Trecho da página =

Ciclistas se unem para lutar contra o racismo e por justiça social
Durante os recentes protestos anti-racismo nos EUA, sete ciclistas que participavam dos eventos em Nova York se conectaram e decidiram criar um grupo para lutar por direitos humanos. A peculiaridade deles: enquanto uma boa parcela do movimento se manifestaria a pé, eles estariam de bike.
Em poucos dias, os novos amigos conseguiram mobilizar conhecidos e, por meio das redes sociais, começaram a divulgar datas de suas pedaladas em favor de justiça social. A primeira, no dia 20 de junho, surpreendeu os organizadores: impressionantes 10.000 pessoas e suas bikes invadiram Manhattam e os outros boroughs da cidade, gritando palavras de ordem como “De quem é a rua?! É nossa rua!” e entoando músicas produzidas pelas milhares de buzinas das bicicletas.
O Street Riders NYC tornou-se, assim, uma proeminente iniciativa que une cicloativismo, luta contra o racismo e demanda por justiça social diante de uma polícia agressiva e preconceituosa — especialmente com ciclistas negros.
(Segundo o site Streets Blog NYC, a polícia multou 440 pessoas, entre 2018 e 2019, por pedalarem na calçada, sendo que 86,4% dos multados eram negros e/ou hispânicos. O número já é esquisito por si só, mas fica ainda mais desproporcional quando se leva em conta que esse grupo representa apenas 49% dos ciclistas nova-iorquinos. No mesmo período, foram dadas 39 multas semelhantes a ciclistas brancos, que representam 40% desse público na cidade.)
O Street Riders NYC, que continua reunindo milhares de bikers em protestos que também servem para mostrar aos mais privilegiados os bairros menos favorecidos da cidade, tem se destacado na luta anti-racismo. Mas há diversas outras iniciativas, dentro e fora dos EUA, que vêm usando a bike como ferramenta importantíssima na defesa dos direitos humanos.
São grupos como o Friends on Bikes (@friends.on.bikes), que trabalha para tornar o universo da bike mais diverso e inclusivo para comunidades negras, indígenas e LGBT dos EUA, e o WTF Bikexplorers (@wtfbikexplorers), que apoia, celebra e conecta ciclistas mulheres, trans, não-binárias que usam a bicicleta para explorar e se aventurar pelo mundo.
Alguns já existiam antes da explosão do movimento Black Lives Matter após o assassinato de George Floyd, enquanto outros estão se formando agora, como o Ride For Black Lives — que está organizando nesta segunda (29/junho) uma “mass ride” (pedaladas que atraem massas de gente) para incentivar amor e união, em Los Angeles, na Califórnia.
Como já explicou os criadores do Street Riders NYC, a mobilização de ciclistas pode se dar, inclusive, para proteger manifestantes a pé em seus protestos, afinal a bicicleta é um objeto de uso permitido que pode servir de eficiente escudo entre um ativista e policiais enfurecidos de cacetetes nas mãos.

Itens do conjunto de dados
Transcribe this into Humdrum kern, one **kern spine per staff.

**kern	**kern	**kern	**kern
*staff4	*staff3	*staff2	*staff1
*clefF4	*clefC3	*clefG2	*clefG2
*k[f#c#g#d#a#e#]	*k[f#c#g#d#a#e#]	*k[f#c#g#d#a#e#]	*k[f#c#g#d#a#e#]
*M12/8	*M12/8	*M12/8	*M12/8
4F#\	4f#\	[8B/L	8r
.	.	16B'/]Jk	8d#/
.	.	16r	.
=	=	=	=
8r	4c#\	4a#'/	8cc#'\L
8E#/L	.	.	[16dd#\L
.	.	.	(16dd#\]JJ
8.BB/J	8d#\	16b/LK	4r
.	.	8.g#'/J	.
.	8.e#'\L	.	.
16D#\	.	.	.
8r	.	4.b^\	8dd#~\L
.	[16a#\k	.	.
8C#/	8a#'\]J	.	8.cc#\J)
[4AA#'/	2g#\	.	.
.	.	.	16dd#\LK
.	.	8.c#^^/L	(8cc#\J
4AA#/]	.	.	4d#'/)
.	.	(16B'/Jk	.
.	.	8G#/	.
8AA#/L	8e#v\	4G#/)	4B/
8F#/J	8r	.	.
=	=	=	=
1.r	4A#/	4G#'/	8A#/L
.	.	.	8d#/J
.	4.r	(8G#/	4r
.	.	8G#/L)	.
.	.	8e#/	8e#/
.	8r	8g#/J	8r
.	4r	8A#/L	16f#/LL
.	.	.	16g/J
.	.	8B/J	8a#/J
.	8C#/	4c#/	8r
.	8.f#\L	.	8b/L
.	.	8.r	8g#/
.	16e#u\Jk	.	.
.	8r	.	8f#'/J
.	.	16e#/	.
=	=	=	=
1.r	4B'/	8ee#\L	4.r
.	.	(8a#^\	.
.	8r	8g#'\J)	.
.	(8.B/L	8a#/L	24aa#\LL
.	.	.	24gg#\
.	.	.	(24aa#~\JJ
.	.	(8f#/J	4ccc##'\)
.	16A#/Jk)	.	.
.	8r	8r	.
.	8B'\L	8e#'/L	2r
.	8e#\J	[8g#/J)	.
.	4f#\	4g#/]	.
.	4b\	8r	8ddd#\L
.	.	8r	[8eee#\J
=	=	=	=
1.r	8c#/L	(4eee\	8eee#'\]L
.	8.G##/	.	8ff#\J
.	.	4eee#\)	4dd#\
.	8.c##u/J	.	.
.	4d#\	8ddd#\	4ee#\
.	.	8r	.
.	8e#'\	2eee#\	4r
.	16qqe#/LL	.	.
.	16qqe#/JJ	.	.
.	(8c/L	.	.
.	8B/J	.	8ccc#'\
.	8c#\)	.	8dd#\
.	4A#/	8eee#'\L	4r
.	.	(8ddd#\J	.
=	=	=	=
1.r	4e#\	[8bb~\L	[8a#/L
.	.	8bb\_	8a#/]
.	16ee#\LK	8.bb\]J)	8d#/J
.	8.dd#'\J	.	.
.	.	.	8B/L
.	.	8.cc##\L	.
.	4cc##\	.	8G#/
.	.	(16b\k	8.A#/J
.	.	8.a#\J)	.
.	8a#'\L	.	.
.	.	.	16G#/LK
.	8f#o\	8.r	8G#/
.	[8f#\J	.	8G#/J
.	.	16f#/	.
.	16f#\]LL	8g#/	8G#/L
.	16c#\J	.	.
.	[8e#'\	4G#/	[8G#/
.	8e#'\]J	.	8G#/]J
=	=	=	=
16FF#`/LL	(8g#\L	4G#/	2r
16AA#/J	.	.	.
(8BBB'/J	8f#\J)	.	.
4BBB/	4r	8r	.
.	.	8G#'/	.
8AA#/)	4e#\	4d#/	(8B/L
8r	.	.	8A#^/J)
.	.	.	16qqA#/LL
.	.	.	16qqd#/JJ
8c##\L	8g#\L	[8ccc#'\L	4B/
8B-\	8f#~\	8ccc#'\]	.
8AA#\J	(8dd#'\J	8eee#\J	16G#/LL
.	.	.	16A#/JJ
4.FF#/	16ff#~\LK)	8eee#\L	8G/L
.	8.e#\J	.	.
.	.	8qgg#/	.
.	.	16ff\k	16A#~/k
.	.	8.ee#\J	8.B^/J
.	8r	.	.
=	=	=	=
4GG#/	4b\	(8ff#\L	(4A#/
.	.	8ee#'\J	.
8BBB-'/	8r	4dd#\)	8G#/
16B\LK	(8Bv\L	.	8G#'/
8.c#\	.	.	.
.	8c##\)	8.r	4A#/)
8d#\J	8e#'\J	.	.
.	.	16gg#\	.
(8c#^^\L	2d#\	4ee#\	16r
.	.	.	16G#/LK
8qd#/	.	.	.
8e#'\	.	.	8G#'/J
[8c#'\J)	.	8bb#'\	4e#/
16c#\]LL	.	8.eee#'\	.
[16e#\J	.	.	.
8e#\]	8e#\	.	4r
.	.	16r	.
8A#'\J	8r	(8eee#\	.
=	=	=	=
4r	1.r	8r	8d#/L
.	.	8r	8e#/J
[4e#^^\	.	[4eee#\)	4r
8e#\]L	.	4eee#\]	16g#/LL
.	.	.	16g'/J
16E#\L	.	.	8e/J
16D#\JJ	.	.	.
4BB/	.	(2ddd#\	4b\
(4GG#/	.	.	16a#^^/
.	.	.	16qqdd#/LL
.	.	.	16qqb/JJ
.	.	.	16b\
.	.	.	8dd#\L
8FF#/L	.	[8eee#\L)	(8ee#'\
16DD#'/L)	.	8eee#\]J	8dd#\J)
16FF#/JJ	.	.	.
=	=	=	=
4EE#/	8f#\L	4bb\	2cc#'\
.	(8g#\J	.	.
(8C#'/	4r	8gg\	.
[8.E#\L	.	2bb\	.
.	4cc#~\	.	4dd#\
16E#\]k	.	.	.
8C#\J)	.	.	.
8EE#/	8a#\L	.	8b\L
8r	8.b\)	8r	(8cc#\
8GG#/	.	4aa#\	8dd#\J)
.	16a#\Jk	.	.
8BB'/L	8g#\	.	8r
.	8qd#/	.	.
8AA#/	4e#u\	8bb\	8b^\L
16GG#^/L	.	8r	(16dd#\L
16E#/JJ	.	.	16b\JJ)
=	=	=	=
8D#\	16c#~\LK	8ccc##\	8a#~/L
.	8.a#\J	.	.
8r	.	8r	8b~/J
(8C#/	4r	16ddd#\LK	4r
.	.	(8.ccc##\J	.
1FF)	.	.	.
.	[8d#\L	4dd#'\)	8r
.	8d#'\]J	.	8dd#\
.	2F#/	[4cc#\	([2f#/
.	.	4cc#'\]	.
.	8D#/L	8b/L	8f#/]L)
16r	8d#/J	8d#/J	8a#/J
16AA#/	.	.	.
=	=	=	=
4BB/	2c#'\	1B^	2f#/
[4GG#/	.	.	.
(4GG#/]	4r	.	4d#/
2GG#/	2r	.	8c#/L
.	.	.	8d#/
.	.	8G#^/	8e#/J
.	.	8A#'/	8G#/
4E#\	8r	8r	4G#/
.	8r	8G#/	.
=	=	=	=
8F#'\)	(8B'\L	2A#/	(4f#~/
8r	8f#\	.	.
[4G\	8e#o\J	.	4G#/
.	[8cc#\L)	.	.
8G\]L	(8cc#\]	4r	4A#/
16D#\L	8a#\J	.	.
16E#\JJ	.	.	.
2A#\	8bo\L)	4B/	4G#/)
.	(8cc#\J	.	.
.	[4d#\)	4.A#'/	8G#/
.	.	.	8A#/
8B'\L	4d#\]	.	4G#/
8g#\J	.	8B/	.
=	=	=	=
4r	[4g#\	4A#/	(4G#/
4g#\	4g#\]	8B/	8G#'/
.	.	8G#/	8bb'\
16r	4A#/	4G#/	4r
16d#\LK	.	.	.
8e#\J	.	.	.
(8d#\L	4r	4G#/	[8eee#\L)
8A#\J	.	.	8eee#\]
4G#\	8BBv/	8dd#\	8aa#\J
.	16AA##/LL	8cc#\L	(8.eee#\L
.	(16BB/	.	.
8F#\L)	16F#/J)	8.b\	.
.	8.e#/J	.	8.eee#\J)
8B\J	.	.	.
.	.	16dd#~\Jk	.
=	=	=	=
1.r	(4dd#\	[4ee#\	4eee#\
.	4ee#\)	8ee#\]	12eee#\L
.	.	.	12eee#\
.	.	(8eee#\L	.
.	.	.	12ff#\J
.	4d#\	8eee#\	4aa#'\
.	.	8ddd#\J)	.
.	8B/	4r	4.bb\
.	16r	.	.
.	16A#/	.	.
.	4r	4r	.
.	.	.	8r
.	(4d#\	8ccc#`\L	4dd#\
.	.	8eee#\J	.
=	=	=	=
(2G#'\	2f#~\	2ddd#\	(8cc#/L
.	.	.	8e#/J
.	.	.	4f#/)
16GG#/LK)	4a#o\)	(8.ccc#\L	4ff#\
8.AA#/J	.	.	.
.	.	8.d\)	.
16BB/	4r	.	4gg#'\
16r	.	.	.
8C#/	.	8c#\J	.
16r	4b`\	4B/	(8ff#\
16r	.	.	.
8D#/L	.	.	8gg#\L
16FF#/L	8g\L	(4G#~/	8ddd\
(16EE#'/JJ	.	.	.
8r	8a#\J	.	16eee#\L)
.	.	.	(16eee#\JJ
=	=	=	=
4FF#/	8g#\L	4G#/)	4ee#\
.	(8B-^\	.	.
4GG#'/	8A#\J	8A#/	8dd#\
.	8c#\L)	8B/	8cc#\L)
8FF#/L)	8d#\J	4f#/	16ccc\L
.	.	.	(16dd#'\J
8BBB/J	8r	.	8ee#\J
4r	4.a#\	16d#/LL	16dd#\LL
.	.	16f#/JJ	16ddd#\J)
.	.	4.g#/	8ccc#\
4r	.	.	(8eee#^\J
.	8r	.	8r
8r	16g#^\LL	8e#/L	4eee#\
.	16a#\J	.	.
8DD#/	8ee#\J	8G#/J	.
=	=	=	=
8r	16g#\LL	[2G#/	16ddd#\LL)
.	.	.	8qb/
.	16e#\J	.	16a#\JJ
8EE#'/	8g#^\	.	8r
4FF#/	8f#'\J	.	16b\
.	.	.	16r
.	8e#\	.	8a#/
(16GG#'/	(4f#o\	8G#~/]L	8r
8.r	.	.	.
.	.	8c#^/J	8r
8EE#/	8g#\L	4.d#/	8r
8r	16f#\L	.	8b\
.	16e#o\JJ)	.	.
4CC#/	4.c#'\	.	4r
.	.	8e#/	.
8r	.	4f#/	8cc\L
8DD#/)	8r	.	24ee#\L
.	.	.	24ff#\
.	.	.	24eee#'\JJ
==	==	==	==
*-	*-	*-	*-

Objetivo do exercício =
Retome o texto sobre os ciclistas contra o racismo e escreva a continuação a partir da última frase apresentada. As linhas constituem um material à parte, independente do texto sobre os ciclistas contra o racismo.

Resposta do exercício =
Os pedais anti-racismo também têm ajudado a mostrar a mais pessoas o que significa ter uma infraestrutura decente para se locomover pelas cidades. Ao levar milhares de ciclistas a bairros empobrecidos sem ciclovias ou qualquer tipo de incentivo ao uso da bicicleta, os organizadores apontam o racismo escancarado que sofrem comunidades negras e hispânicas que habitam regiões periféricas.
Além de tudo isso, os ciclo-protestos vêm colaborando para fortalecer a ideia de comunidade entre quem pedala em grandes centros urbanos. Os fundadores do Street NYC, por exemplo, costumam pedir em suas mass rides que as pessoas conversem com quem está pedalando a seu lado, para que — como aconteceu com eles próprios — haja mais interconexão entre aqueles que acreditam em ideias parecidas de justiça social e mobilidade.
Há ainda iniciativas internacionais, compostas por ciclistas de diversos países, como o interessantíssimo The Black Foxes (As Raposas Negras; @the_blackfoxes), cuja missão é “criar as próprias narrativas” e assim tornar o meio da bike mais acessível a pessoas negras.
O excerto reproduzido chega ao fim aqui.